Nella nota viene poi evidenziato che i pronto soccorso di quasi tutti gli ospedali di fatto non dispongono di un'area strutturata per accogliere le persone "in fine vita". 

Tuttavia, prosegue Casertano, a volte accade che i familiari, "di fronte all'improvviso aggravamento delle condizioni cliniche, accompagnino il loro congiunto presso il pronto soccorso più vicino per un estremo, ma purtroppo vano, tentativo di 'salvare la vita' al proprio caro".

"Presso il dipartimento di emergenza dove è stato ricoverato il signor Cairoli ogni giorno arrivano 150 nuovi casi che vengono presi in carico e curati dal personale medico ed infermieristico. Un flusso elevato di persone che in caso di incremento di accessi di malati - non prevedibile ma frequente - può aver in qualche modo limitato o impedito una idonea comunicazione da parte degli operatori sanitari.
Un limite che stiamo cercando di affrontare anche grazie a nuove risorse che la regione Lazio ha messo a disposizione per la realizzazione di una nuova area di Pronto soccorso che preveda tra le altre cose, due settori deputati “al fine vita” dove i malati terminali possano concludere la loro esistenza con dignità e assisti dal personale e confortati dalla vicinanza dei loro cari".

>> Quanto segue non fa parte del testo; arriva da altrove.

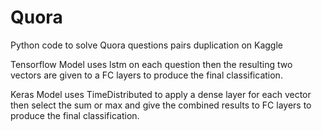 # Quora
Python code to solve Quora questions pairs duplication on Kaggle

Tensorflow Model uses lstm on each question then the resulting two vectors are given to a FC layers to produce the final classification.

Keras Model uses TimeDistributed to apply a dense layer for each vector then select the sum or max and give the combined results to FC layers to produce the final classification.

Dopo le polemiche il ministro della salute Beatrice Lorenzin ha disposto l'invio di una task force al San Camillo per accertare se vi siano state delle violazioni. E anche il presidente della Regione Lazio, Nicola Zingaretti ha chiesto al direttore generale dell'ospedale una relazione dettagliata sulla vicenda: "Non possono essere tollerate all'interno di una struttura della sanità pubblica, qualora fossero accertate situazioni, così lesive della dignità umana e del malato". In ultimo, la senatrice dei 5 Stelle Paola Taverna, ha annunciato un’interrogazione parlamentare.